We will derive the solution for ridge regression in the case of a linear model with additive white Gaussian noise corrupting both input and output data. Then we will implement it and select the hyper parameter (prior parameter) with cross-validation. Use n = 10, Ntrain = 50, and Ntest = 1000 in this question.
Generate Data: Select an arbitrary non-zero n-dimensional vector a. Pick an arbitrary Gaussian with nonzero-mean µ and non-diagonal covariance matrix Σ for a n-dimensional random vector x. Draw Ntrain iid samples of n-dimensional samples of x from this Gaussian pdf. Draw Ntrain iid samples of a n-dimensional random variable z from a 0-mean αI-covariance-matrix Gaussian pdf. Draw Ntrain iid samples of a scalar random variable v from a 0-mean unit-variance Gaussian pdf. Calculate 1000 scalar values of a new random variable as follows y = a T (x +z) +v using the samples of x and v. This is your training dataset that consists of (x, y) pairs. Similarly, generate a separate test dataset that consists of Ntest (x, y) pairs. Model Parameter Estimation: We think that the relationship between (x, y) pairs is linear y = wTx + w0 + v and v is an additive white Gaussian noise (with zero-mean and unit-variance).

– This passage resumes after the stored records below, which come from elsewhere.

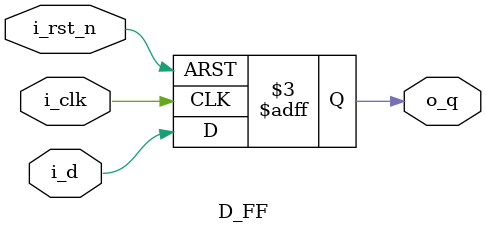
<source format=v>
module	D_FF(
	input	i_clk,
	input	i_rst_n,
	input	i_d,
	output reg o_q
);


always @(negedge i_clk or negedge i_rst_n) begin
	if(~i_rst_n)
		o_q <= 1'b0;
	else
		o_q <= i_d;
end
endmodule

</source>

We are unaware of the presence of the noise term z in the true generative process. We think that this process also has linear model parameters close to zero, so we use a 0-mean and βI-covariancematrix Gaussian pdf as a prior for the model parameters w (which contain w0). We will use MAP parameter estimation to determine the optimal weights for this model using the training data.
Hyper-parameter Optimization: The prior for the n + 1-dimensional weight vector in the model has a scalar parameter β that needs to be selected. Use 5-fold cross-validation on the training set to select this parameter. As your cross-validation objective function, use max-log-likelihood of the validation data, averaged over the 10 partitions. Use the MAP parameter estimation solution in the process with candidate hyper-parameter values.
Model Optimization: Once the best hyper-parameter value is identified, use the entire training dataset to optimize the model parameters with MAP parameter estimation that specifically uses this best hyper-parameter selection. Evaluate the ‘-2 times log likelihood’ of the test data with the trained model.
While keeping a, µ, Σ constant, vary the noise parameter α gradually from very small (e.g.,10−3trace(Σ)/n) to very large (e.g., 103 trace(Σ)/n), introducing increasing levels of noise to the input variable, generate new training and test datasets with each α, repeat the process, and analyze the impact of this noise parameter on the solution, selection of the hyperparameter, and performance on the test set.
Show your math for the derivation of the MAP parameter estimate, explain how your code implements the solution, and present numerical and visual results, along with their discussions.